A glimpse at a true superphone

17.01.2007
IPhone, along with ultra-converged handsets shown at CES (Consumer Electronics Show) from Nokia, Samsung, and others, all look like the devices I have longed to bring with me on the road. Finally, I've got a shot at that mobile Holy Grail: a device that gives me the freedom to leave everything else at home, a device that's as useful in my kitchen on my wireless LAN as it is in a taxicab on the cellular network. I am the perfect customer for superphones except for one apparently hard-to-meet demand: A mobile messaging device, no matter how fancy, must meet the standard set eight or nine years ago by the two-way pager.

BlackBerry's primitive roots, like our own, are responsible for its survival. The modern BlackBerry is an adaptation of BlackBerry's original two-way pager, which operated on the dedicated (not cellular) low-speed networks used to carry simple numeric pages. The paging networks were updated to increase bandwidth and to create upstream channels for data coming from handsets. Emergency workers at the World Trade Center and Hurricane Katrina disaster sites would have been cut off from co-workers without seemingly archaic paging networks and devices that link to it. Cell networks crowd rapidly and are overly sensitive to buildings and interference. A BlackBerry equipped solely for paging networks shares the core features, look, and feel of the predominant BlackBerry phone/messenger that runs on cellular data network, and except for the color display, shape, and auxiliary features, the BlackBerry has not changed since it was a pager.
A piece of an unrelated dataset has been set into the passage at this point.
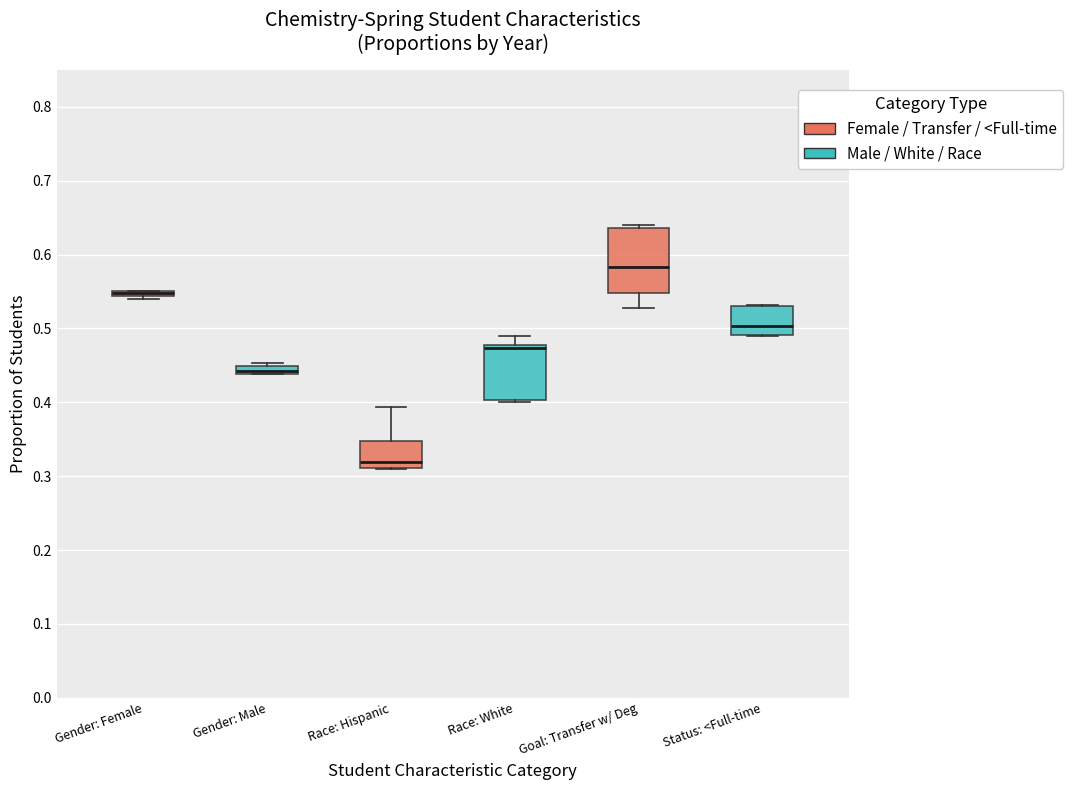

Which box is the tallest, from its lower edge to its upper edge?

Goal: Transfer w/ Deg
Let's make a distinction between the popular and misused phrase "push e-mail" and what I'll call guaranteed messaging. BlackBerry provides guaranteed delivery of messages, reliable and immediate device presence detection, and automatic message queuing at the wireless network (as opposed to Internet mail server) level, all made possible by a hub-and-spoke topology. The hub is BlackBerry's NOC (Network Operations Center), and the spokes are wireless operators. All traffic to and from BlackBerry devices is routed by cellular carriers through the BlackBerry NOC. As you wander in and out of tower range and as signal strength changes, the network and the device adapt to move as much data as they can, at whatever speed they can, constantly and in the background. You never get a fragmented or garbled message, and you get immediate acknowledgement on your device when your outgoing message has reached the NOC and is queued for delivery.
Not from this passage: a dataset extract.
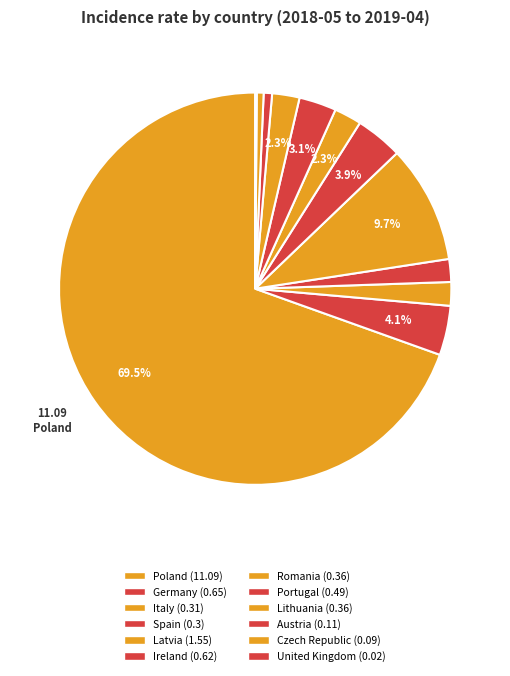

Does Latvia account for over 50% of the chart?

No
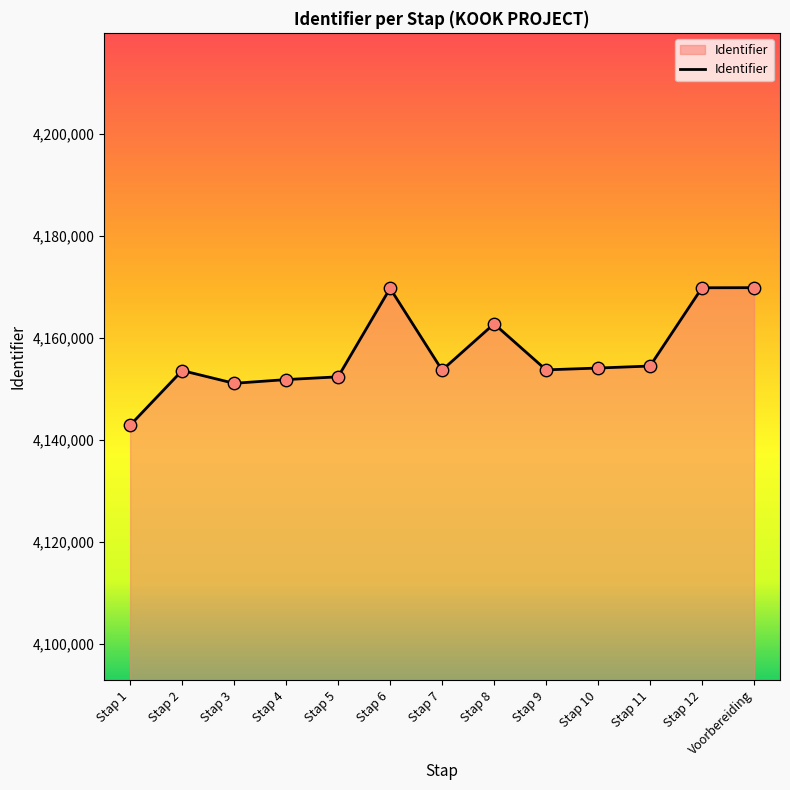

Approximately how many times larger is the value at Voorbereiding compared to Stap 8?

1.0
Push e-mail often refers to a technique of using SMS (short message service) to notify your phone that it's time to pull e-mail from your inbox. The message that you need to see might be number 80 of the 118 messages awaiting you on your mail server. If your plane pushes back in the middle of downloading message number 78, what happens when you land five hours later is determined by your device's firmware. Every new BlackBerry message, not merely a notification of its availability, is delivered the instant it hits the NOC if you're in-network, or the message waits at the NOC for your BlackBerry to appear on the cellular network so that message transfers can pick up precisely where they left off. That's exactly what I need, and the fact that millions of BlackBerry users have eschewed fancier phones indicates that they need it, too.

At the iPhone announcement, Steve Jobs said that Apple's superphone will use a push e-mail service provided free by Yahoo. Maybe Yahoo has advanced messaging to improve on nine-year-old concepts. I'm ready. So very ready. But to date, the closest I've seen to BlackBerry requires proprietary and expensive behind-the-firewall or third-party-hosted services. BlackBerry has the advantage, unfair if you choose to see it as such, of ubiquitous buy-in by wireless operators, without whose engagement the BlackBerry network would not function. Operators had to add equipment, plans. and support services to their networks to make BlackBerry work. That's effort that operators aren't likely to take up again for another player, even to sell ultramodern, pretty, and expensive phones.

BlackBerry does license its technology as software to handset makers, and by the vendor's telling, for free. But it isn't used as bragging rights because, after all, turning your smartphone or superphone into a BlackBerry risks that your customer's next device will be a BlackBerry. I'm sure that a new solution, one that reaches beyond the concept of two-way paging and yet works the instant you remove your device from its box, is out there in someone's imagination. I can imagine solutions myself, but my imagination can't push past the limitations of the cellular data network and Internet e-mail protocols. My challenge to phone manufacturers is this: Replace my BlackBerry, please. And let me leave my notebook at home for one trip in three.